## Directions
Every line of the material below must be repeated exactly.

## Dataset extract
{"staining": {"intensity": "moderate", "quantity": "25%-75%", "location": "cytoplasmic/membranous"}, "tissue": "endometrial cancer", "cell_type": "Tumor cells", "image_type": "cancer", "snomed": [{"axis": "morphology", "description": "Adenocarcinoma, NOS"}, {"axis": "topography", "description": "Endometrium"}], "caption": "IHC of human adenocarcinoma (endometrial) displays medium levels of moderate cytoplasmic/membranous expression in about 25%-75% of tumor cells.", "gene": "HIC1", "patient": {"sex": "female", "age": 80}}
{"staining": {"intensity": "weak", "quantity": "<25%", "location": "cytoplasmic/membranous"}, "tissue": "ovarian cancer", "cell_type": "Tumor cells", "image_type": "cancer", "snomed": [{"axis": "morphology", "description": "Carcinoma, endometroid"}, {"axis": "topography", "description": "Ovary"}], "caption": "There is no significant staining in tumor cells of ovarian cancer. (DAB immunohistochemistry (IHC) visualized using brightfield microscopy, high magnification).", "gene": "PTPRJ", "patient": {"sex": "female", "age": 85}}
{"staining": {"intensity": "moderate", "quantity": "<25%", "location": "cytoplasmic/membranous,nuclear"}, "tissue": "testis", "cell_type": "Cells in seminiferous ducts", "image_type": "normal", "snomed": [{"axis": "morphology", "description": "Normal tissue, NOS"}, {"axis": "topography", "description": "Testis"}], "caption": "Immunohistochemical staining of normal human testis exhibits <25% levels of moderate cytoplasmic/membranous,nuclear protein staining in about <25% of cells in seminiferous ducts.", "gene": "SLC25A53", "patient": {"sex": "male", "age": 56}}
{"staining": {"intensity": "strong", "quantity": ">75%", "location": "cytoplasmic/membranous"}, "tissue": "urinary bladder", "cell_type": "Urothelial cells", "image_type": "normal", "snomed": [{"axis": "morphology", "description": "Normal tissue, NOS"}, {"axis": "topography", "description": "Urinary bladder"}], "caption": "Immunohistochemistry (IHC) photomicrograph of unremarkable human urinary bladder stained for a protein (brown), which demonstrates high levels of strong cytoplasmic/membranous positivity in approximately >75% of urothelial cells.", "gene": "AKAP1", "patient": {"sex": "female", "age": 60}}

## Output of the task
{"staining": {"intensity": "moderate", "quantity": "25%-75%", "location": "cytoplasmic/membranous"}, "tissue": "endometrial cancer", "cell_type": "Tumor cells", "image_type": "cancer", "snomed": [{"axis": "morphology", "description": "Adenocarcinoma, NOS"}, {"axis": "topography", "description": "Endometrium"}], "caption": "IHC of human adenocarcinoma (endometrial) displays medium levels of moderate cytoplasmic/membranous expression in about 25%-75% of tumor cells.", "gene": "HIC1", "patient": {"sex": "female", "age": 80}}
{"staining": {"intensity": "weak", "quantity": "<25%", "location": "cytoplasmic/membranous"}, "tissue": "ovarian cancer", "cell_type": "Tumor cells", "image_type": "cancer", "snomed": [{"axis": "morphology", "description": "Carcinoma, endometroid"}, {"axis": "topography", "description": "Ovary"}], "caption": "There is no significant staining in tumor cells of ovarian cancer. (DAB immunohistochemistry (IHC) visualized using brightfield microscopy, high magnification).", "gene": "PTPRJ", "patient": {"sex": "female", "age": 85}}
{"staining": {"intensity": "moderate", "quantity": "<25%", "location": "cytoplasmic/membranous,nuclear"}, "tissue": "testis", "cell_type": "Cells in seminiferous ducts", "image_type": "normal", "snomed": [{"axis": "morphology", "description": "Normal tissue, NOS"}, {"axis": "topography", "description": "Testis"}], "caption": "Immunohistochemical staining of normal human testis exhibits <25% levels of moderate cytoplasmic/membranous,nuclear protein staining in about <25% of cells in seminiferous ducts.", "gene": "SLC25A53", "patient": {"sex": "male", "age": 56}}
{"staining": {"intensity": "strong", "quantity": ">75%", "location": "cytoplasmic/membranous"}, "tissue": "urinary bladder", "cell_type": "Urothelial cells", "image_type": "normal", "snomed": [{"axis": "morphology", "description": "Normal tissue, NOS"}, {"axis": "topography", "description": "Urinary bladder"}], "caption": "Immunohistochemistry (IHC) photomicrograph of unremarkable human urinary bladder stained for a protein (brown), which demonstrates high levels of strong cytoplasmic/membranous positivity in approximately >75% of urothelial cells.", "gene": "AKAP1", "patient": {"sex": "female", "age": 60}}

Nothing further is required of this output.